There are at least three entries that a comprehensive English dictionary would have for "burn" (a verb and two nouns). The most important distinction is between noun and verb, so at least two entries would be recommended. A single entry would approach the unwieldy. This is even clearer with the word "mean", because there isn't even semantic unity behind that set of words. On the other hand, a full deconstruction of "mean" would lead to many pages of entries, which would suggest that "mean" is a meaningless word.

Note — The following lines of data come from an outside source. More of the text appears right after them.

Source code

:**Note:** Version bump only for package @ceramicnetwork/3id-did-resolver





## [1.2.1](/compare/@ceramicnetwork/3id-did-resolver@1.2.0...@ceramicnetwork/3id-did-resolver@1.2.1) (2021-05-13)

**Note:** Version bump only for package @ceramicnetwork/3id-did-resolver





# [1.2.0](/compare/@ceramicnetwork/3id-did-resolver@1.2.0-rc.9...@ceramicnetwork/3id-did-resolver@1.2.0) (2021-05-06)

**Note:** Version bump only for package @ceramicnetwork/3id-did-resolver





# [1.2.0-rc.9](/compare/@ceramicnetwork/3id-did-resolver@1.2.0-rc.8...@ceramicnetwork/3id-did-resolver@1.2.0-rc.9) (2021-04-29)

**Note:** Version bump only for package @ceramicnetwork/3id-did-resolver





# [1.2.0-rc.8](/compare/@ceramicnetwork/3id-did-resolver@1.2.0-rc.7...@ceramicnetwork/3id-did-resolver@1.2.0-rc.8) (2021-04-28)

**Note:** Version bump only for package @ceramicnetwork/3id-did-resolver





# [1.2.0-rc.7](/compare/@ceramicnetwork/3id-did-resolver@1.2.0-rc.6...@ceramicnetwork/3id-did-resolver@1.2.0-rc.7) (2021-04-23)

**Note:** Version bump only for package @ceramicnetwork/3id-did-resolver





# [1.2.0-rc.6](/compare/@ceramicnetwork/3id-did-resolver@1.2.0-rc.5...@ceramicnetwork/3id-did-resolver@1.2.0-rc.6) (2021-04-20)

The desired product simultaneously recognizes unity yet difference. At a minimum, the "semantic" entries would be distinguished from "cruel" and "average". The OED is a reasonable model of structured subdivisions for English. I don't think the concept of "entry" is coherent in dictionary construction, but "level of organization" is. You should present words in a sensible (accessible) speech-based order (spelling or pronunciation, depending on whether speakers can know how a word is spelled), but in a language with a lot of morphology, you will need to make organizational accommodations for ignoring prefixes (e.g. Sanskrit), stem-variations (e.g. Arabic) and zero derivation that changes grammatical class (English). I think that the expanding-menu approach is best so that you initially have two entries "burn" then expand the noun entry into the "product" noun and the "activity" noun. For physical dictionary or a low-tech electronic one, this is / may be impossible to implement.

In other words, subdividing is both good and bad, and whether unifying vs. subdividing is preferable depends on the language, the intended audience / use, the presentation medium, and your skills.